## Extrait à lire
◆ ◆ ◆ ◆ ◆
Une vision partagée sur l’essentiel
Parmi les points abordés se trouvent évidemment la vision du métier et le projet pour l’exploitation. Fabien nous précise : « Il était essentiel que l’on soit d’accord sur le sens que l’on donne au travail, que l’on n’oublie pas de se faire plaisir. On a discuté des objectifs et des évolutions éventuelles. Nous sommes tombés d’accord sur le fait de prioriser l’adaptation de l’exploitation aux changements, le maintien d’un bon niveau de revenu et l’amélioration de nos conditions de travail plutôt que d’envisager de nouveaux développements qui engen-dreraient plus de travail. Notre objectif commun est la recherche d’un équilibre global dans lequel on puisse garder du plaisir à exercer notre métier ».
Un lien étroit, mais bénéfique, entre vie professionnelle et vie privée
Quand on regarde la famille Mirmand/Martel fonctionner, le lien intime entre vie professionnelle et vie privée apparaît vite comme une réelle osmose. Les montages vidéo réalisés par Lionel et Florian, qui entremêlent moments de convivialité en famille et travail sur la ferme, en témoignent. Le tableau blanc destiné aux filles de Florian, juste à côté du tableau de gestion des tâches, également. Chacun semble avoir trouvé sa place dans cet environnement, y compris Coralie qui, bien qu’elle ne participe pas aux travaux de la ferme ni aux prises de décisions, a pris part aux rendez-vous de présentation des comptes dans le cadre de la préparation du projet de Florian. Et Serge de préciser : « Il était important que Coralie soit également impliquée dans le projet au démarrage ».
Après 15 mois de stage de parrainage et à la veille de son installation, Florian constate : « En changeant de métier, je fais plus d’heures mais je vois plus mes filles qu’avant. Mes filles aiment la ferme, elles connaissent toutes les vaches. Ce projet est un projet de vie, un projet de famille. Je n’ai pas seulement changé de métier, nous avons aussi changé de mode de vie ».
Pour maintenir un équilibre entre vie professionnelle et vie privée, les associés ont assez rapidement abordé la question du rythme de travail. Chaque associé dispose d’un week-end sur trois (du samedi midi au lundi matin) et de 10 jours de congés annuels. L’organisation a été calée pour que la journée se termine à 18h30, 19h00 au plus tard.
Des règles à respecter
Le maintien de cet équilibre nécessite une certaine rigueur dans l’organisation. « On a fixé une règle et on s’y tient. Si on a un problème le week-end, on se débrouille ». Et Fabien de se rappeler : « Avant l’arrivée de Florian, l’alternance des week-ends était prévue mais on ne s’y tenait pas. Désormais, nous sommes rigoureux sur ce point. Pour les congés, il faudra que l’on sache faire appel au service de remplacement si besoin et puis mon père gardera un contrat de travail en cumul emploi-retraite pour nous soulager un peu ».
◆ ◆ ◆ ◆ ◆
## Travail demandé 1
Répondez brièvement à ces questions sur l'extrait :
(a) De combien de jours de congés annuels dispose chaque associé ?
(b) Qui a réalisé les montages vidéo ?
(c) Combien de mois le stage de parrainage de Florian a-t-il duré ?
## Travail demandé 2
Rédigez la suite de l'extrait sur l'exploitation de la famille Mirmand/Martel, à partir de sa dernière phrase.
Les données ci-dessous n'ont aucun lien avec l'extrait.

## Données fournies
◆ ◆ ◆ ◆ ◆
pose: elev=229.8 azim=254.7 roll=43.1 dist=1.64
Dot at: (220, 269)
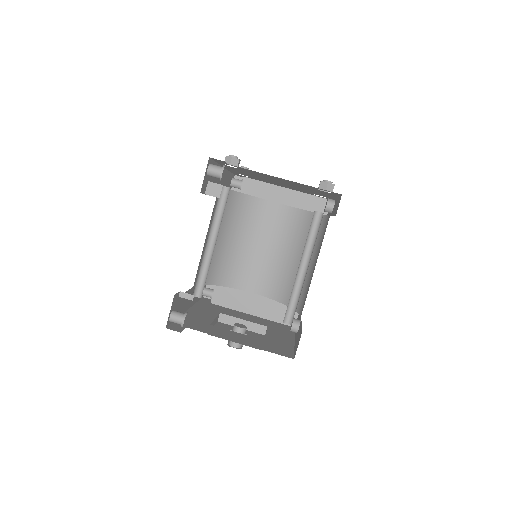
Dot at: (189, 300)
◆ ◆ ◆ ◆ ◆
## Corrigé 1
(a) 10 jours.
(b) Lionel et Florian.
(c) 15 mois.

## Corrigé 2
Une bonne communication
La communication est une des clés de la réussite d’une collaboration et les associés le savent bien. « Plus on est nombreux et plus il faut se parler, car il y a un risque d’oubli dans le transfert d’une information ». Les associés se sont dotés de quelques outils pour limiter le plus possible les loupés qui peuvent vite venir gripper le système et générer des tensions, surtout dans les périodes de fortes charges de travail. Un agenda partagé a été mis en place dès l’arrivée de Florian : tous les rendez-vous et événements y sont notés, ainsi que l’alternance des week-ends. Un groupe de messagerie a également été créé pour que chacun puisse avoir le même niveau d’information. Parmi la liste des incontournables : une seule boîte mail pour le GAEC « Tout passe par là »… et le fameux tableau avec la liste des choses à faire dans le bureau, actualisée quotidiennement.
Les associés font une réunion chaque matin en partageant le petit-déjeuner. Si chacun connaît ses tâches récurrentes, ce point quotidien permet de finir de caler l’organisation de la journée et de l’ajuster selon la météo. Pour les décisions plus stratégiques, une réunion spécifique est calée dès que nécessaire. « Il y a des moments chauds ! Par exemple, en période de forte activité, quand nous sommes fatigués, pour les prises de décisions tactiques qui doivent se gérer dans l’urgence (faucher ou ne pas faucher ?)… mais Serge nous laisse décider, du coup, on est un nombre impair, ça permet de trancher. Et puis, il faut se rappeler qu’on a tous l’intention de bien faire : il faut partir de ce principe-là ».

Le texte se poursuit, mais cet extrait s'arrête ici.